*** Opening Records for this exercise ***
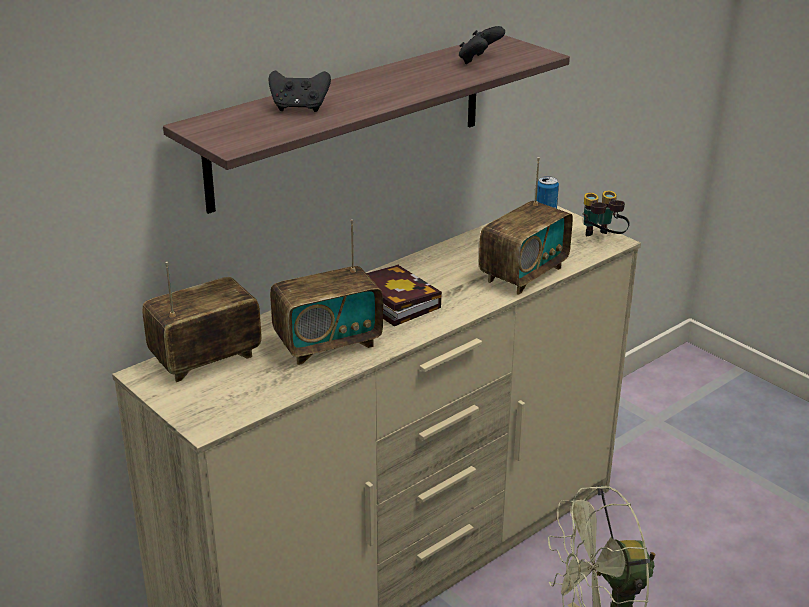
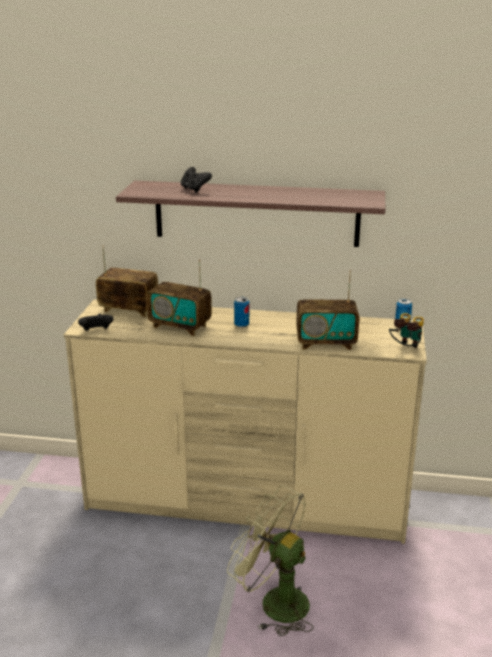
camera: 50 degrees right, 5 degrees down
(392, 301) = (241, 324): book -> can
(479, 61) = (330, 197): black game controller -> black game controller (96, 331)

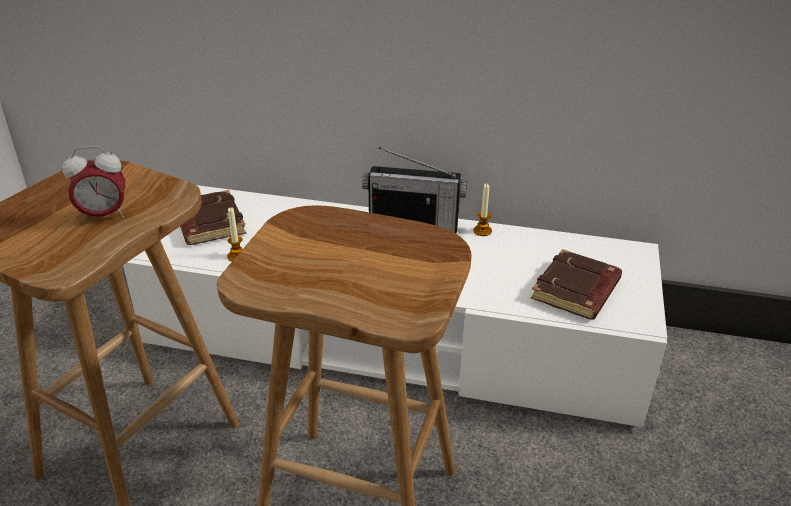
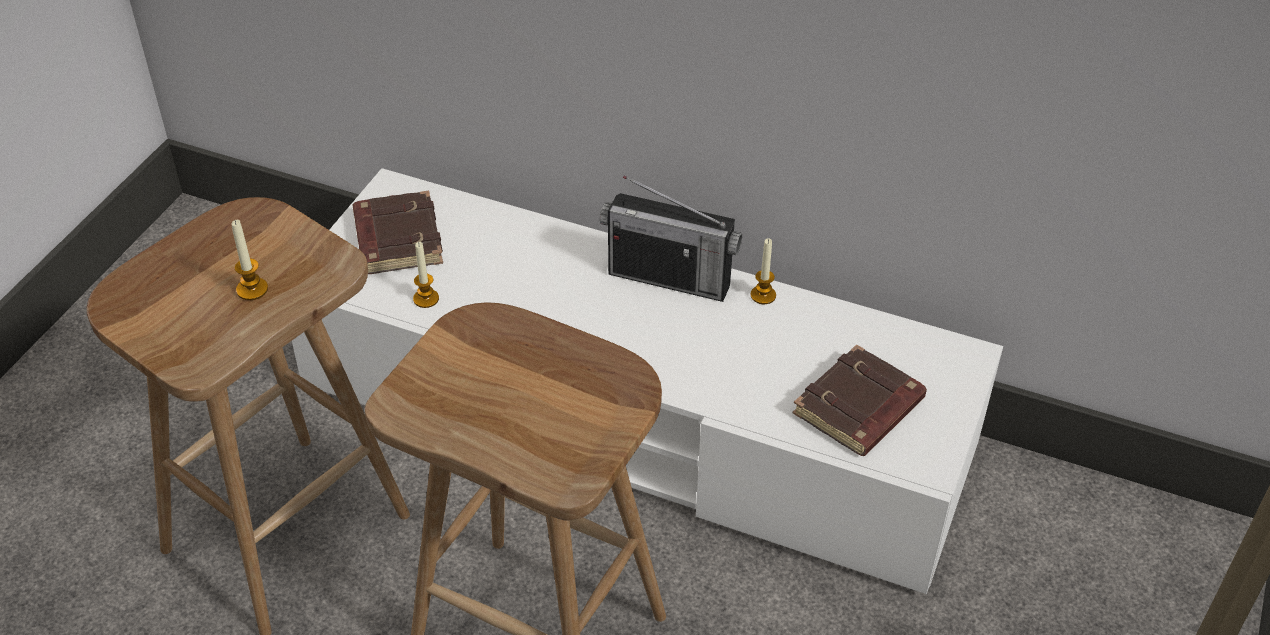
camera: 10 degrees right, 10 degrees up
(104, 215) = (252, 289): alarm clock -> candle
*** Closing Records for this exercise ***
**Problem to solve:** Pick out each line above that includes "camera" and show it.

**Output below:**
camera: 50 degrees right, 5 degrees down
camera: 10 degrees right, 10 degrees up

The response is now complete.